The new crisis began when Trump ordered US troops to begin pulling out on Monday from their posts in a crucial area of the Turkey-Syria border, apparently giving a green light for Turkey to launch long-planned operations inside Syria against the Kurdish militias of the People’s Protection Units (YPG), which it views as terrorists.
Trump’s decision provoked a backlash in Washington because the YPG are the main component of the Syrian Defense Forces (SDF), who fought alongside US troops to drive Daesh out of Syria.
The president appeared to backtrack on Tuesday, and defended the YPG. “We may be in the process of leaving Syria, but in no way have we abandoned the Kurds, who are special people and wonderful fighters,” he said. Trump did not say he opposed any operation by Turkey against the Kurds, but warned that “unforced or unnecessary fighting” would lead to “devastating” consequences for the Turkish economy.
Nevertheless, Turkey’s Defense Ministry said preparations for an offensive in northern Syria “have been completed,” and President Recep Tayyip Erdogan said it could “come any night, without warning.”
The Assad regime has welcomed the upheaval as an opportunity to bring the Kurds back into its fold.
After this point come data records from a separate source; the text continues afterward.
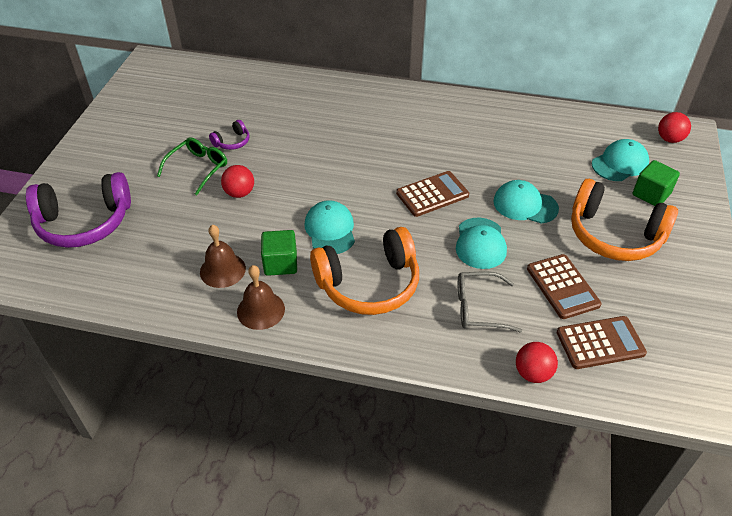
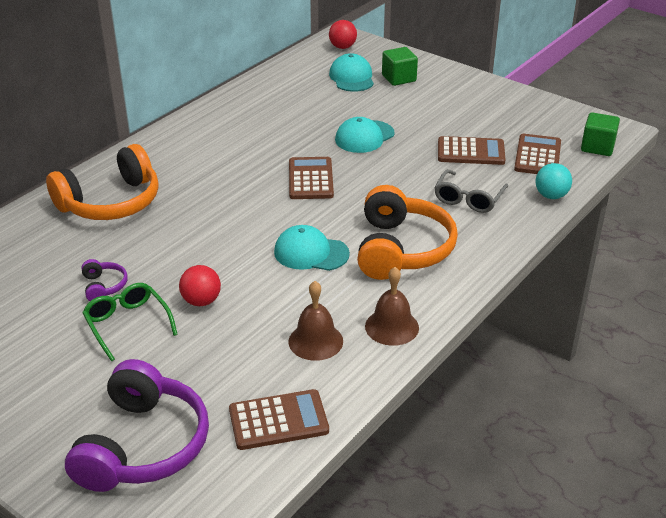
camera: 65 degrees left, 10 degrees down
green cube [261,230,297,276] -> green cube moved to [581,112,620,156]
turquoise cap [456,217,507,269] -> none
red ball [516,342,558,383] -> turquoise ball [536,163,572,199]
orange headphones [571,179,678,261] -> orange headphones moved to [46,144,159,220]
none -> brown calculator [229,389,329,450]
They had been “tossed aside” by Washington, Deputy Foreign Minister Faisal Mekdad said. Analysts speculated that Russia would probably support attempts by the regime to regain control of parts of Syria not seized by Turkey, and a military operation against Syrian Kurds may pave the way for a Russian-brokered deal between Damascus, Turkey and the Kurds.
“President Vladimir Putin clearly expressed several times that Russia understands Turkish security concerns in northeast Syria, so Moscow isn’t against Ankara’s plans to create a buffer zone,” Alexey Khlebnikov, an expert at the Russian International Affairs Council, told Arab News. A Turkish incursion could make Syrian Kurds more amenable to talks with Damascus, Khlebnikov said, and the situation in northeast Syria should be viewed together with the issue of Idlib province in the northwest. Russia and Turkey are co-guarantors of the “deescalation zone” in Idlib, where the withdrawal of extremist organizations has still not been fully achieved.
“It seems there’s a certain agreement between Putin and Erdogan that envisages a sort of swap: Damascus and Russia get a bigger part of Idlib … in exchange for not objecting to a Turkish operation in northeast Syria,” Khlebnikov said. “This way, Russian-Turkish cooperation on Syria isn’t threatened.”